Posted on:1984-01-30Degree:Ph.DType:Dissertation
University:The University of Nebraska - LincolnCandidate:LEVITOV, BETTY BFull Text:PDF
GTID:1475390017462753Subject:Literature
Abstract/Summary:
Emecheta acknowledges two spheres of influence on her development as a writer: her research in social theory and British and Nigerian literary traditions. These two spheres focus this study--the relationship of her plots and characters to (1) the thinking of three sociologists--Karl Marx, Emile Durkheim, and Max Weber; and (2) the British tradition in the novel, characterized by Charles Dickens, and Nigerian novelists Flora Nwapa and Chinua Achebe.;The first two novels, as fictional biography, become an ideological exploration of class, race, sex, and property, always with an eye towards the sociological institutions that oppress.
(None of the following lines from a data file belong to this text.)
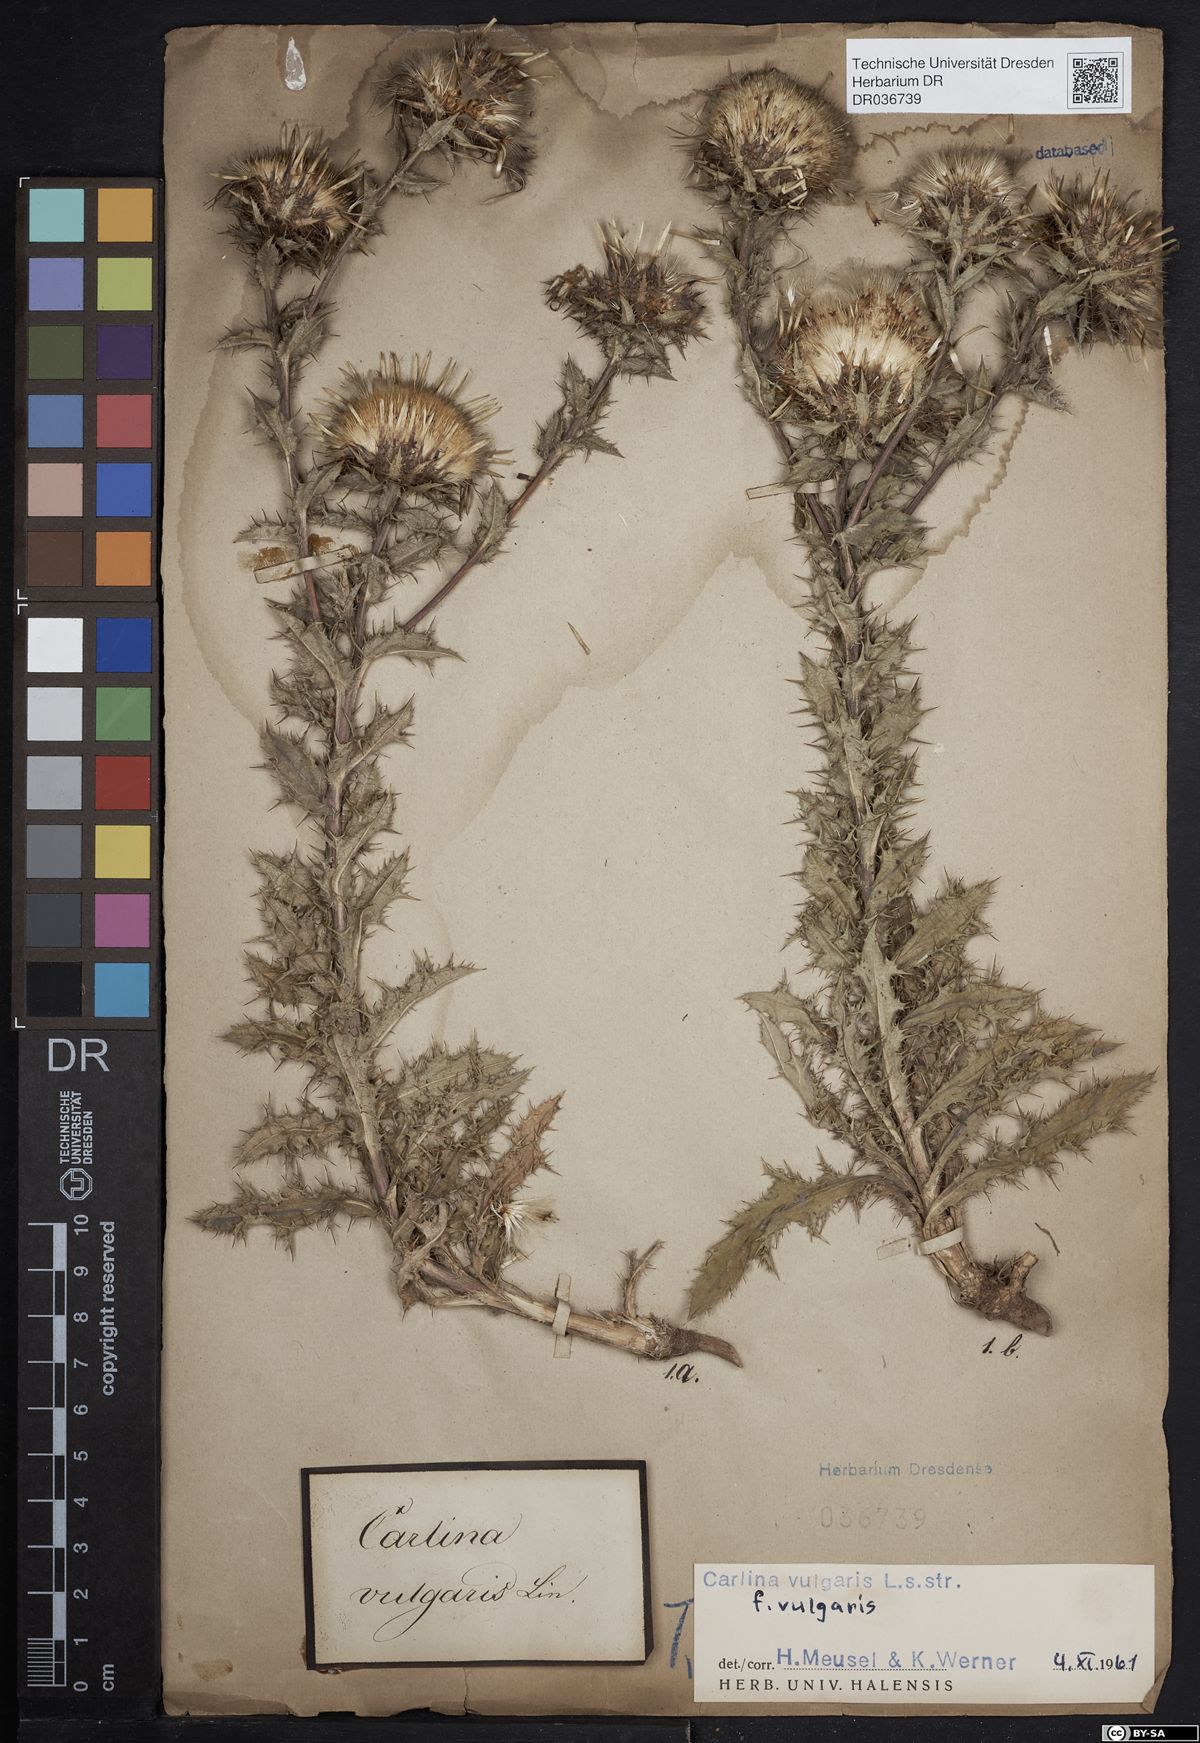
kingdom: Plantae
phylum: Tracheophyta
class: Magnoliopsida
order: Asterales
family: Asteraceae
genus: Carlina
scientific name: Carlina vulgaris
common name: Carline thistle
In the Ditch (1973) and Second-Class Citizen (1974) indict industrial and capitalist society. The next novels, set in Nigeria among the Ibo tribe in the eastern provinces and in Lagos, describe conditions where the tradition proves greater than the individual will. The Bride Price (1976) and The Slave Girl (1977) and The Joys of Motherhood (1979) involve a comparable challenge for a woman to identify herself as a person rather than a possession.;In her novels, Nigerian Buchi Emecheta deals symbolically with the social forces that shape the lives of individuals: how and why, in Max Weber's words, "people act with and against each other." The common thematic ground revolves literally around the African woman and her sense of self as defined against built-in barriers to survival in Africa and the West. Emecheta places the experiences of women within a broad context of social inequities in England, in the West as a whole, and in the third world, centering her work on the relationship between the individual and the community.;The dissertation first presents the larger sociological themes involving individual and community conflict as summarized by selected critics of African literature; chapter one, in addition, examines Emecheta's place as a woman writer in black Africa. Chapters two and three describe respectively the social theory and the patterns of literary inheritance that inform Emecheta's fiction. Chapters four, five, and six examine the specific novels in the light of the social themes and literary modes.